Outro Neto, com a avó
O segundo é um fado antigo, dos anos 1960 (A carta do adeus, de Mário M. Pereira), gravado pela sua mãe, Deolinda Maria (1939-2008). "Foi passado do vinil para digital, ficou com aquele fritado e tudo, para dar a entender que não havia aqui manipulações." Mas aos músicos originais, Francisco Carvalhinho (guitarra portuguesa), Pais da Silva (viola) e Liberto Conde (baixo acústico), juntou-se o contrabaixo de um outro Neto, Ricardo de seu nome, filho de José Manuel Neto e neto de Deolinda Maria. "Toca com a avó, minha mãe. Gravou numa pista à parte por cima. Ouviu, várias vezes, e depois tocou."
Mas Ricardo Neto, 22 anos, não tem qualquer relação com o fado. "Está a estudar no Conservatório de Amesterdão e já vai fazendo concertos com a orquestra do Concertgebouw. Tudo clássico. Embora lá no conservatório já se comece a misturar as aulas de jazz com as da clássica." Joel Pina ouviu a parte de Ricardo Neto e perguntou a José Manuel: "Ele esteve a ouvir os meus discos?" "O Joel Pina encontrou ali um pulsar muito parecido, mas a verdade é que o Ricardo nunca ouviu um disco mesmo de fado. O que ele conhece, e pouco, são as coisas mais mexidas da Mariza ou da Ana Moura."
Porquê A carta do adeus? "Havia coisas que se gravavam que não foram deixando rasto, gravadas para editoras que já não existem.
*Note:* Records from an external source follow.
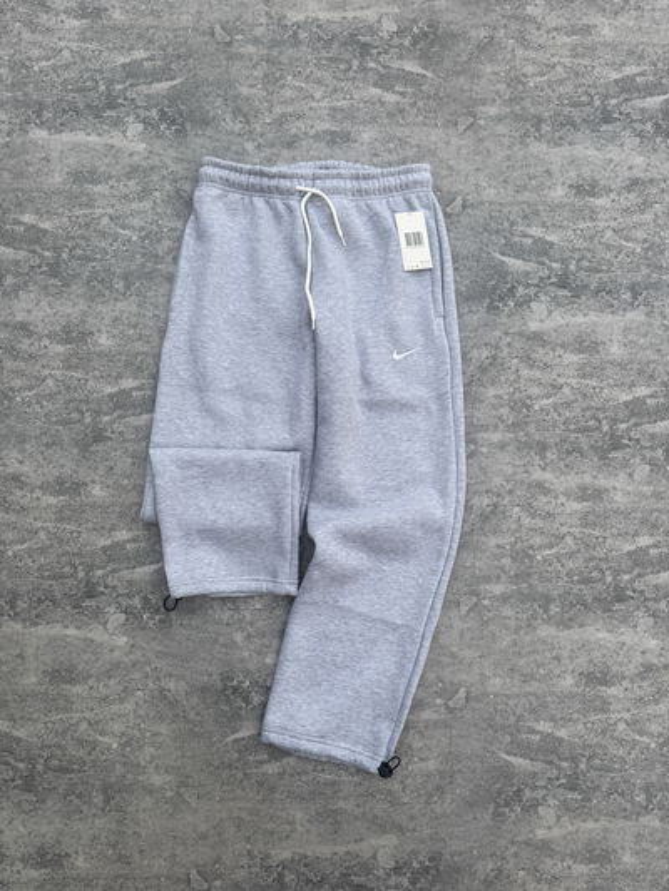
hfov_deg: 56.8
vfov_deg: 71.6
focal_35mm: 24
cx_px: 334
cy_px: 446
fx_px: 618
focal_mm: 6.76
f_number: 1.78
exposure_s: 1/166
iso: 64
Este fado é de um dos primeiros discos dela, o primeiro ou o segundo. E tem o Francisco Carvalhinho que, dos grandes guitarristas, grandes nomes (da geração do José Nunes, Jaime Santos, Raul Nery) foi o único que eu ainda vi tocar ao vivo. E foi uma das minhas fontes de inspiração."
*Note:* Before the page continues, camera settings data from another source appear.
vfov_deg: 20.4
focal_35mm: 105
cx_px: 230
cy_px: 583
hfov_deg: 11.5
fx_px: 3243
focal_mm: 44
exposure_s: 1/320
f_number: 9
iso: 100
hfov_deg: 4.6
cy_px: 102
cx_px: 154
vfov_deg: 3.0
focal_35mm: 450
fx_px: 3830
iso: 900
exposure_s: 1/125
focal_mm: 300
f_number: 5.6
No futuro, José Manuel Neto tenciona apostar em originais. "Não vou só gravar temas meus, vou também pedir a outros compositores. Mesmo os que habitualmente não compõem para guitarra portuguesa." Diz que não tem receio de compor, mas o que o preocupa é sobretudo o resultado. "Sou muito crítico em relação às minhas coisas. Neste instrumento temos de ter cuidado a fazer as coisas, ao compor, para não descaracterizar. Porque senão parece outro instrumento de cordas, soa como um instrumento qualquer."